30 de maio de 2006

Porque os Deuses Também Já Foram Homens

- Porque razão o fizeste?
- Não me parece que qualquer tipo de justificação possa repor fosse o que fosse, devolver-me o passado. Além do mais, não tens nada a ver com isso.
- Bem sei… porém, como passaste também tu, a ser meu hóspede… pensei que, talvez… me obsequiasses com uma explicação, como sinal de reconhecimento pela minha hospitalidade. Sem estar a exigir nada de ti, naturalmente. Nós por cá costumamos proceder assim, com desinteressada cortesia. E fazemos gosto em receber… / Tudo bem! Mas, não és tu, o que se arroga tudo saber?!
- Pretendia apenas ouvir a tua versão dos acontecimentos, as tuas motivações. Mera curiosidade, nada mais. Sim, reconheço que talvez o meu íntimo seja movido pela necessidade de fazer um juízo… / Um juízo… bem sabes que no que toca aos factos, pouco ou nada há a acrescentar. Tudo o mais é absolutamente redundante. Irrelevante. Uma perda de tempo! Do teu precioso tempo.
- Será? Acreditas realmente nas tolices que dizes? De resto, ouvi dizer que buscavas aqui algo. É certo?
- Ouviste mal, então! Quanto muito, procurava-te a ti! Miserável, existes afinal…
- Vá lá… sê razoável. Não precisas desconversar. Sei muito bem que por mim não nutres a melhor estima. As coisas são como são, não há nada a fazer em relação a isso.
- Sabes que mais? Nem sei porque me dou ao trabalho. Desprezo-te! Odeio-te!
- Sim, compreendo essas tuas atitudes primárias e irreflectidas. Compreendo essa tua arrogante e amarga intolerância. Contudo, algo te impele a manter esta conversa comigo. Há algo em mim que te interessa, que te interessa verdadeiramente. Uma atracção que te é irresistível, abissal, auto-destrutiva também…
- Isso, só a mim diz respeito. Queres o quê, com esse tom de compaixão, com essa conversa miserabilista? Porque razão o fiz? Não, não foi por ti nem para confirmar esse teu ar sobranceiro. Fi-lo por mim! Para satisfazer os mais egoístas caprichos de uma existência insana e insaciável. E depois?! Fi-lo porque tinha perfeitamente claro onde e como o fazer. Dominado por uma rara precisão, absorto numa tal lucidez, capaz de desvendar o mais insondável dos mistérios e rasgar a Verdade em pedaços.
- E achas que… / Não percebes que és tu o responsável, tu com essa tua magnânime e infindável condescendência perante os que te não dignificam, como eu? Tu, que desafias a probidade dos que em ti confiam? Tu, que dás com uma mão e tiras com duas?
- Sim, compreendo… novamente! Presumi-o no momento em que por aqui te vi. Assinalei-o nesses espelhos do teu ser que ostentas nas órbitas, quando ainda não passavas de um garoto. Acentuou-o a vida. Da qual és o único responsável. Para mim já me bastam essas considerações. Muito embora ser meu, aquilo que por mim te é dado! Não podes substituir-me naquilo que são as minhas decisões. E sentenciou com voz gutural - Sim! O que buscas está cá, à minha guarda. Como tu! És agora livre. Vai e cumpre o que aqui te trouxe..

1 comentário:

Anónimo disse...

- Ora então tu és isso? Quem diria… nunca tal me passaria pela cabeça!!!! Afinal a tua demência está mesmo em estado muito avançado!

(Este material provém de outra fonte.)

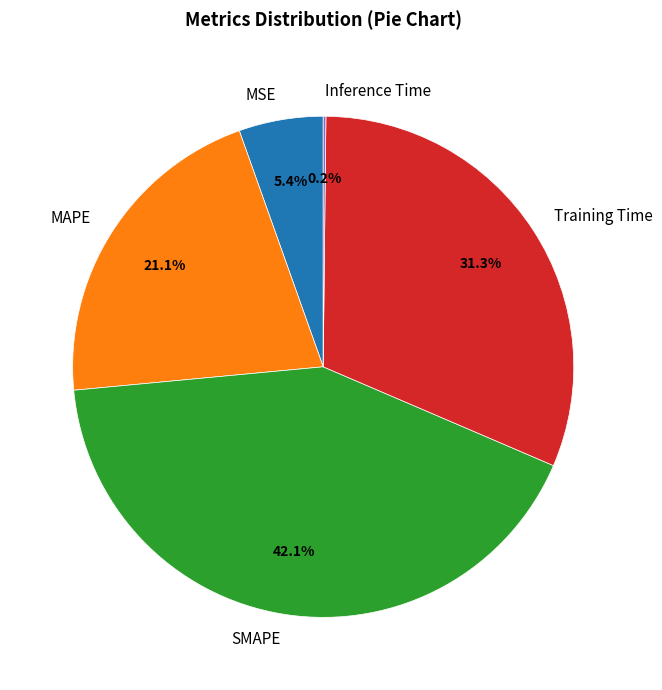

Which slice is the largest?

SMAPE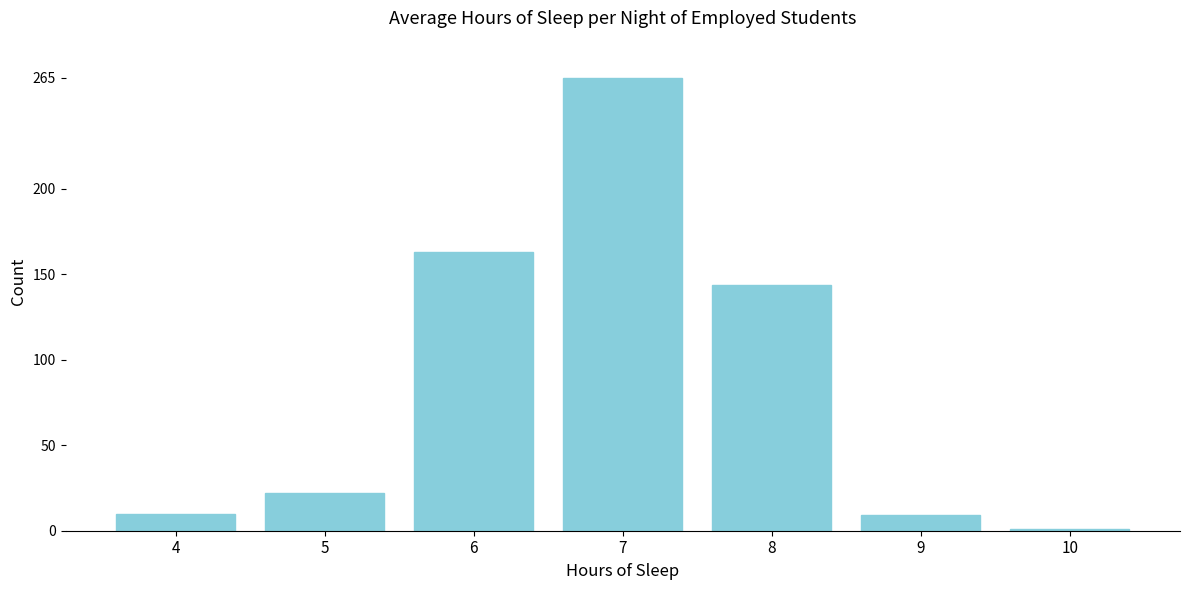

Which has a higher value, 5 or 4?

5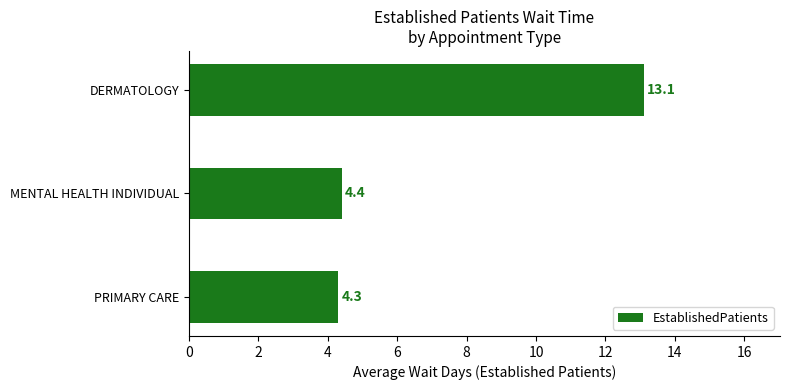

The value at DERMATOLOGY is 13.1. True or false?

True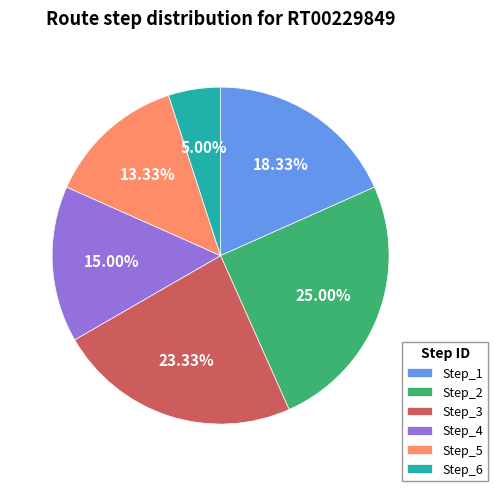

How much of the chart is everything except Step_3?

76.7%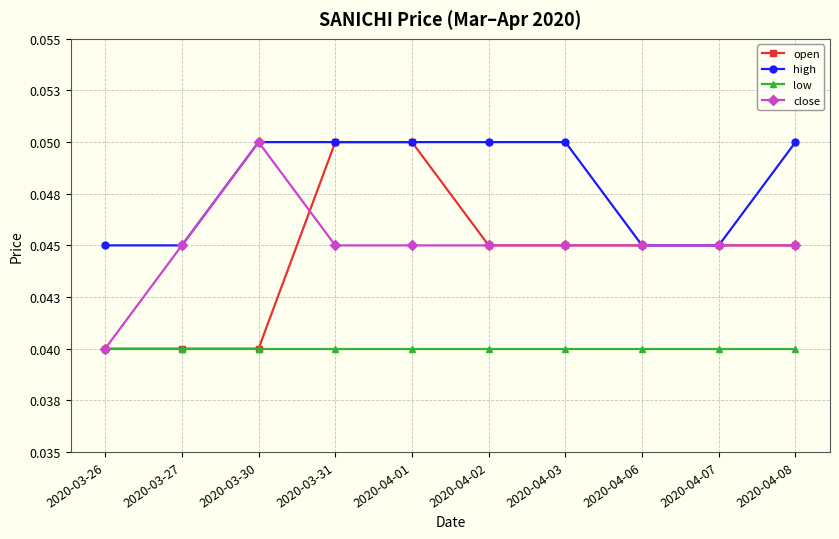

Between 2020-04-08 and 2020-04-06, which is larger?

2020-04-08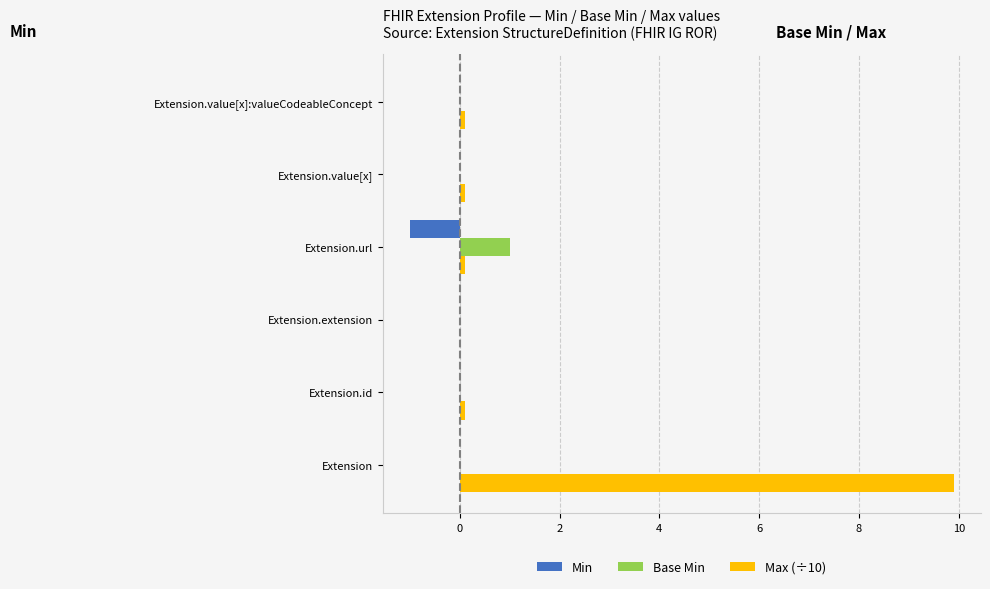

Count the number of data series in this chart.

3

- Mas porque concluis tal disparate? Demência? Ainda por cima em estado avançado?!!! Não conseguirás tu construir qualquer argumento capaz de explicar o facto que a ti te choca?

- Claro que consigo. Pareço-te oco de ideias e conhecimentos? Pois se não, reflecte apenas no porquê da minha redutora afirmação…
E, meu caro amigo, neste plano o choque dura apenas o tempo real do acontecimento; imediatamente surge a busca de uma aceitável explicação para o meu universo.
Já não sou uma criança, apesar de odiar de sobremaneira a mania da maturidade.

- Não entendo. Ainda para mais viras agora tu o jogo. É mesmo típico de pessoas como tu….

- Tão típico quanto a existência de marionetas de pau a deixarem-se conduzir por regras de mãos alheias – pessoas como tu que legitimam afirmações redutoras vindas de pessoas como eu.
As afirmações redutoras servem aqueles que desejam ser compreendidos, aprovados, aclamados e desejados embora pontapeiem quem ouse pronunciar um leve “amem”.